Boba tea and steamed buns were the flavors of the day in New York City Saturday, as vendors at the Taiwan Fest street market in Manhattan dished up popular Taiwanese delicacies.
Hsu Puo-chen (許伯丞), the event’s executive organizer, told CNA that staging the festival in the borough’s Chelsea neighborhood felt like a “return home,” given that the annual Passport to Taiwan Festival is hosted in nearby Union Square.
In addition to food vendors, Saturday’s event also featured live Indigenous music and Hoklo glove-puppetry shows, as well as interactive stalls set up by the likes of the New York branch of Taiwan’s Tourism Bureau teaching subjects such as calligraphy and Taiwanese cooking.
Hsu said it was hoped that the event could help Taiwan’s culture take root in neighborhoods that have seen a decline in the local Taiwanese American population.
“A lot of traditional dishes are secret recipes, and we hope that this event will encourage the next generation to put their ideas into action and help introduce quality Taiwanese products to New Yorkers,” Hsu said.

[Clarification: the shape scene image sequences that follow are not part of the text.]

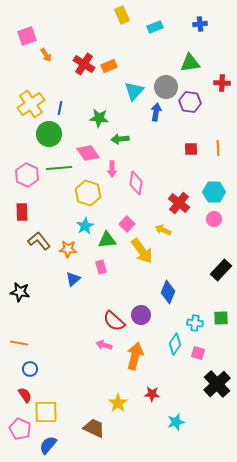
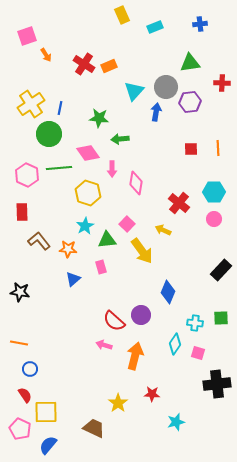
purple hexagon at (190, 102): rotated 15 degrees counterclockwise
black cross at (217, 384): rotated 36 degrees clockwise
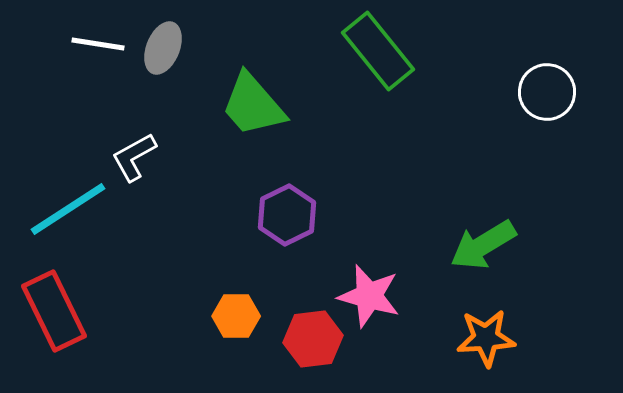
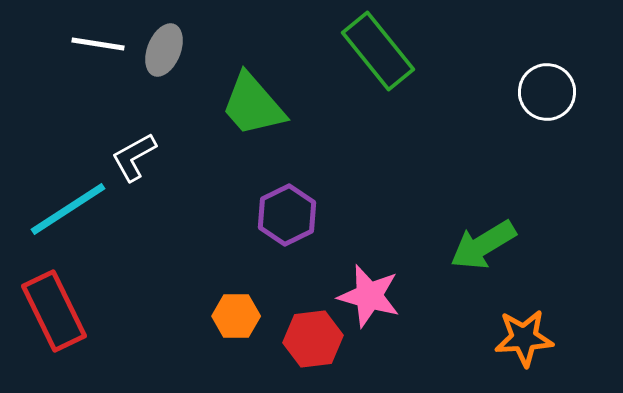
gray ellipse: moved 1 px right, 2 px down
orange star: moved 38 px right
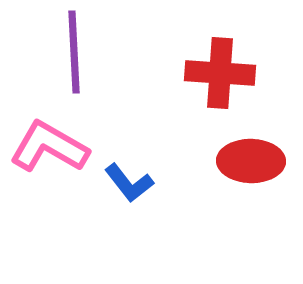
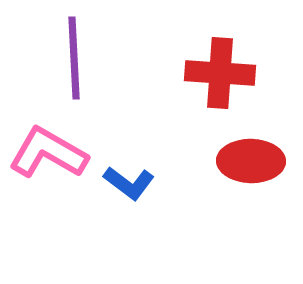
purple line: moved 6 px down
pink L-shape: moved 1 px left, 6 px down
blue L-shape: rotated 15 degrees counterclockwise
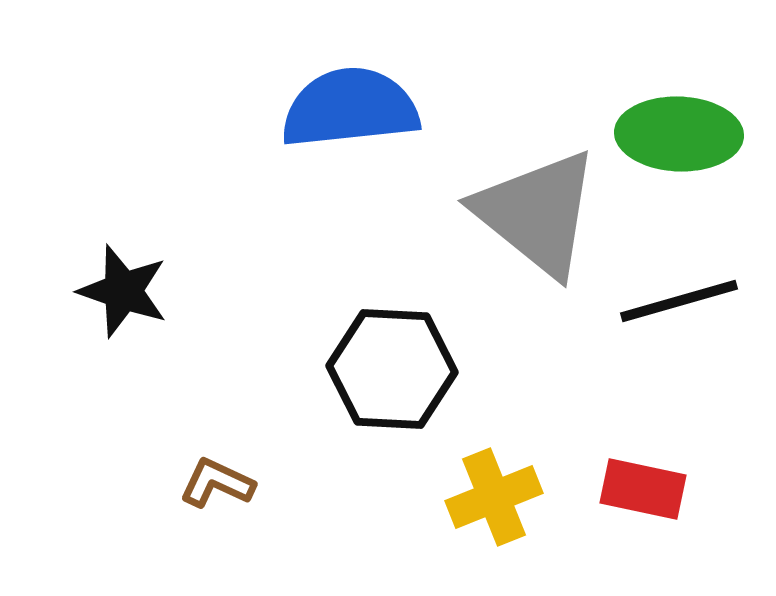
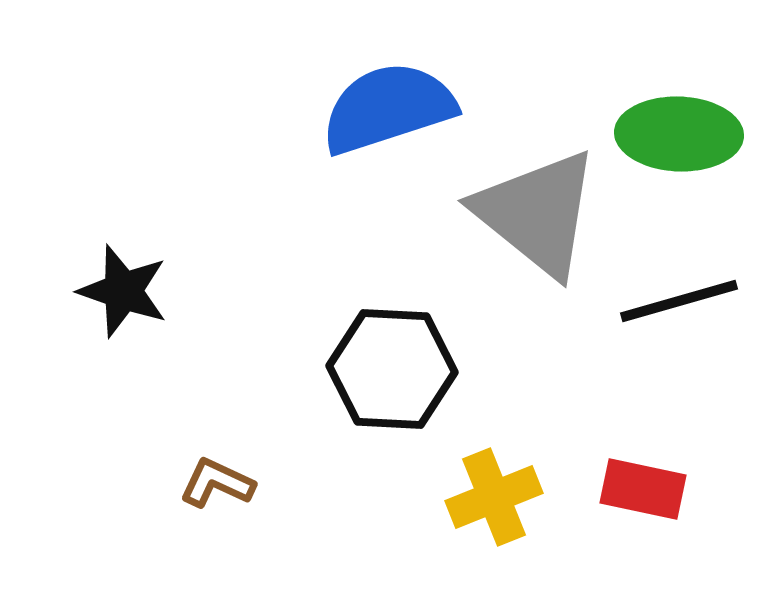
blue semicircle: moved 38 px right; rotated 12 degrees counterclockwise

Organizers of Saturday’s event said they were aiming to make it a semiregular companion to the annual Passport to Taiwan Festival, an outdoor cultural celebration held since 2002 and billed as the largest Asian American festival in the United States.
The Passport to Taiwan Festival, traditionally held at the end of Taiwanese American Heritage Week in the second week of May, was canceled in 2020 and held online in 2021 due to the COVID-19 pandemic.
With the easing of restrictions in New York, the Passport to Taiwan team held the first Taiwan Fest on June 19 in Brooklyn’s Park Slope neighborhood.